The problems (that I am aware of) with the parser are:
i. It doesn't handle missing parameters (this problem)
ii. When it does find a problem it isn't helpful in identifing where the problem is in the config file
iii. The formatting for '{' and '}' is restrictive and inconsistent
iv. Keywords that are unique to the vrrp or checker child processes are reported as unknown keywords by the other child process. Before I changed the behaviour, unknown keywords were silently ignored, which made it a nightmare to track down typos in a config file.
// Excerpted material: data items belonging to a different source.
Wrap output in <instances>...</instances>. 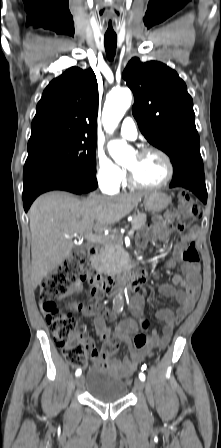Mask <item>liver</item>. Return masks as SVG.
Returning <instances> with one entry per match:
<instances>
[{
	"instance_id": "6515ba94",
	"label": "liver",
	"mask_w": 221,
	"mask_h": 448,
	"mask_svg": "<svg viewBox=\"0 0 221 448\" xmlns=\"http://www.w3.org/2000/svg\"><path fill=\"white\" fill-rule=\"evenodd\" d=\"M147 194L92 196L88 199H79L66 192L39 196L29 210L33 288L71 255L73 237L92 230L102 233L127 216Z\"/></svg>"
}]
</instances>
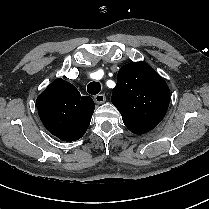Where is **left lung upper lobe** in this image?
<instances>
[{
	"label": "left lung upper lobe",
	"mask_w": 209,
	"mask_h": 209,
	"mask_svg": "<svg viewBox=\"0 0 209 209\" xmlns=\"http://www.w3.org/2000/svg\"><path fill=\"white\" fill-rule=\"evenodd\" d=\"M169 99L168 85L147 63L132 62L118 71L111 101L131 132L144 134L157 126L166 114Z\"/></svg>",
	"instance_id": "left-lung-upper-lobe-1"
}]
</instances>
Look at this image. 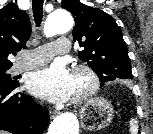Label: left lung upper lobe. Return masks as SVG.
I'll use <instances>...</instances> for the list:
<instances>
[{"mask_svg":"<svg viewBox=\"0 0 153 134\" xmlns=\"http://www.w3.org/2000/svg\"><path fill=\"white\" fill-rule=\"evenodd\" d=\"M62 7L74 16L73 39L84 48L78 56L96 72L101 86L119 79H132L126 43L115 20L78 0H63Z\"/></svg>","mask_w":153,"mask_h":134,"instance_id":"1","label":"left lung upper lobe"}]
</instances>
I think the only solution is a major restructuring of the parser. Does anyone know of a parser in any other package that might be suitable to be adapted for keepalived? If so, it would certainly reduce the time to implementing a revised parser.

Comment 7 Ryan O'Hara 2016-07-29 20:14:29 UTC
(In reply to Quentin Armitage from comment #6)
> I think the only solution is a major restructuring of the parser. Does
> anyone know of a parser in any other package that might be suitable to be
> adapted for keepalived? If so, it would certainly reduce the time to
> implementing a revised parser.

Look at multipath-tools. The parser is the same code, but the dm-multipath developers have added to it and it seems much better at detecting and handling errors.

To be specific, the git repo for multipath-tools is here:

http://git.opensvc.com/multipath-tools/.git

In libmultipath directory there is a parser.[ch] files that will look very familiar.

Comment 10 Quentin Armitage 2017-08-15 18:43:26 UTC
The segfault problem with the parser was fixed in keepalived v1.3.0

Comment 11 Brandon Perkins 2017-08-15 20:50:54 UTC
(In reply to Quentin Armitage from comment #10)
> The segfault problem with the parser was fixed in keepalived v1.3.0

Yes, but RHEL6 ships with keepalived-1.2.13

From what I understand from Ryan, the cherry-pick from 1.3 to 1.2 for this change would not be trivial.  If that's not the case, we could re-evaluate, but it would still need a business justification to fix.